Even after all these years, I still consider it an achievement for Robin Williams to portray a character in a drama. Not because I feel it’s so far a reach from his comedy roots, but because I like him so much more as a dramatic actor, and often lose touch of that during his comedies, which can be taxing on my patience. Give me Robin Williams in Insomnia over Robin Williams in Jack any day. One Hour Photo finds him at his darkest, and for Williams’ performance alone, it’s worth your time. Williams plays Seymour, a photo developer at a huge, immaculate Kubrickian department store, which never seems to have much business and is so white it practically glows. Despite the huge, artificial setting, Seymour treats his business like he’s at the general store, learning his customer’s names, paying extra attention to making their pictures as close to perfect as possible, and in one instance, paying way too much attention to the life inside the photographs. Seymour is enamored by Nina, whose photos show her life with husband Will and son Jakob as idyllic. Do I have to tell you that Seymour is obsessed with Nina’s family to the point of having a movie stalker-style wall of their photos in his home? And that when he learns their perfect life is flawed and tainted by dishonesty, he makes them pay? Of course I don’t. We’ve seen this story a million times. The key to selling me on this version of it was Robin Williams. He keeps Seymour (who…sigh…sees more. Get it?) grounded and sympathetic for as long as the script will let him. As with Insomnia, he plays the bad guy calmly, allowing us to project our fears onto him. Seymour is never quite as bad as he could be, but his potential is off the charts because Williams hints just enough at Seymour’s emotional fragility.

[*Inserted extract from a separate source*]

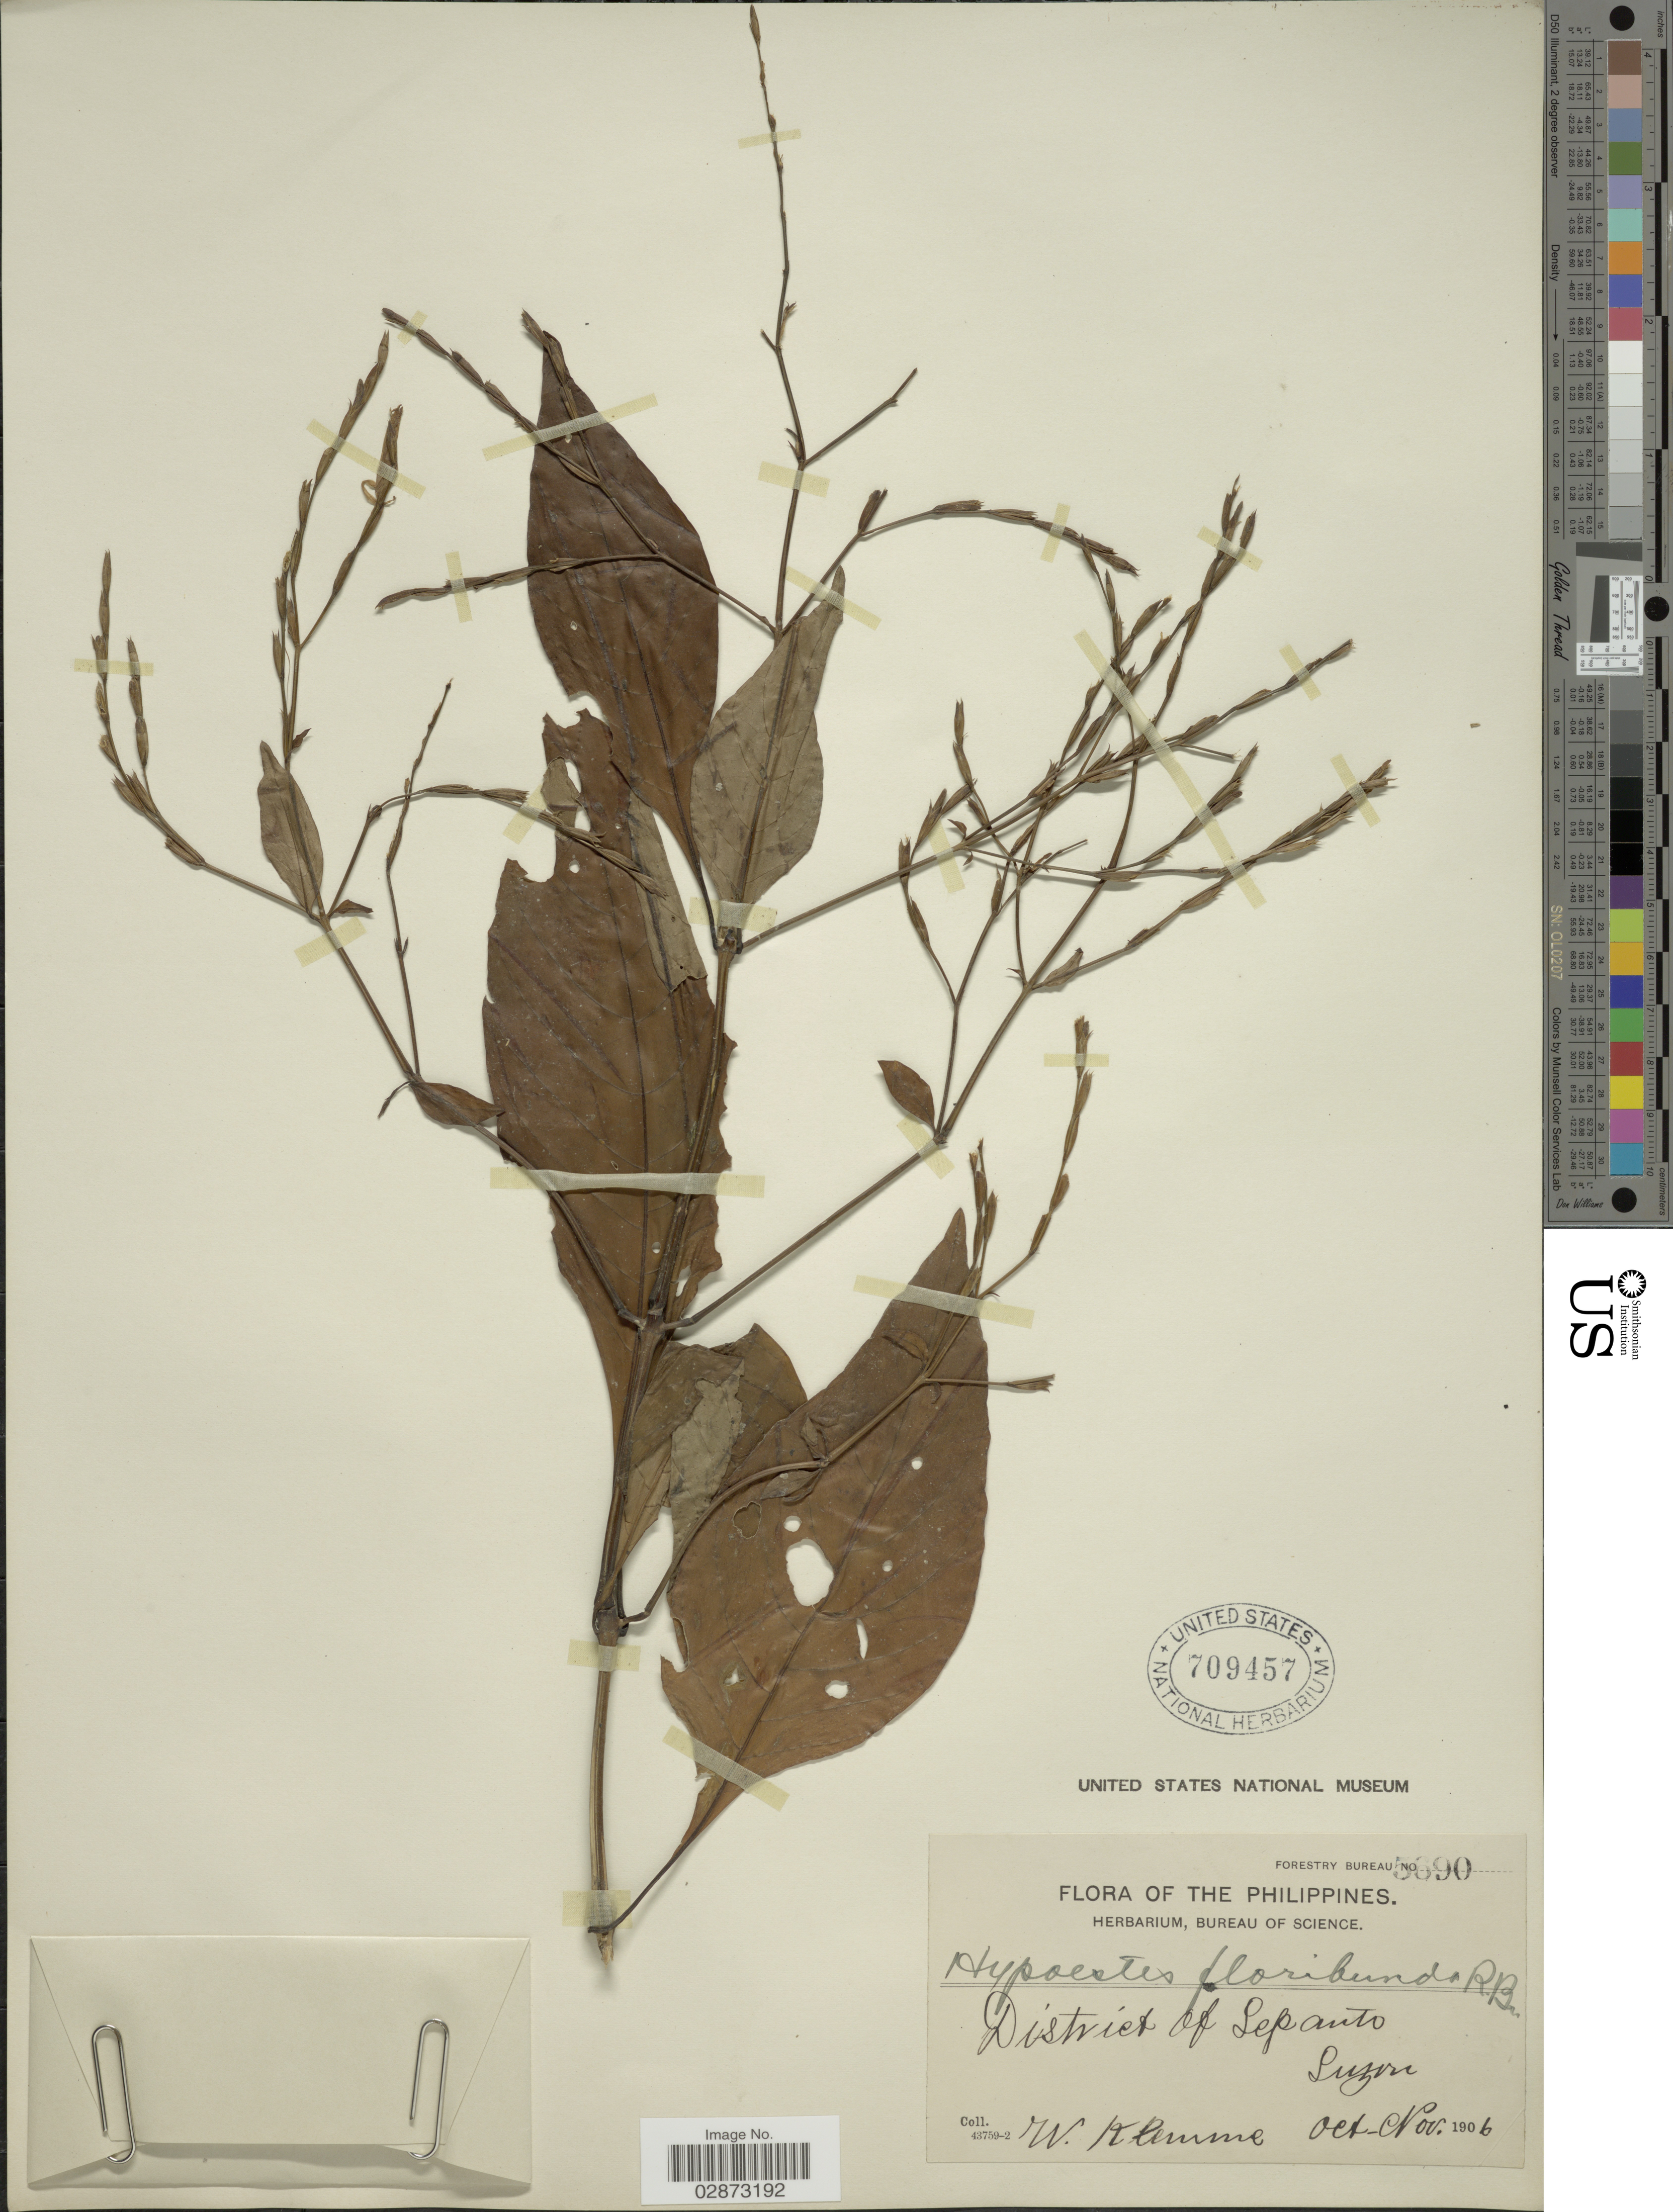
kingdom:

One Hour Photo was written and directed by Mark Romanek, who has directed some of the best music videos ever. His direction is clear and vibrant, like someone who directs good music videos, but his script isn’t quite there, like someone who fast-forwarded to the good parts of Fatal Attraction and The Hand that Rocks the Cradle. The biggest problem is that the life Seymour covets so is boring as hell. Nina and Will (Connie Nielsen and Michael Vartan) could not be blander yuppies. If they were quarterbacks, Big Fan’s Paul would have left them on Long Island and gone back home to mom.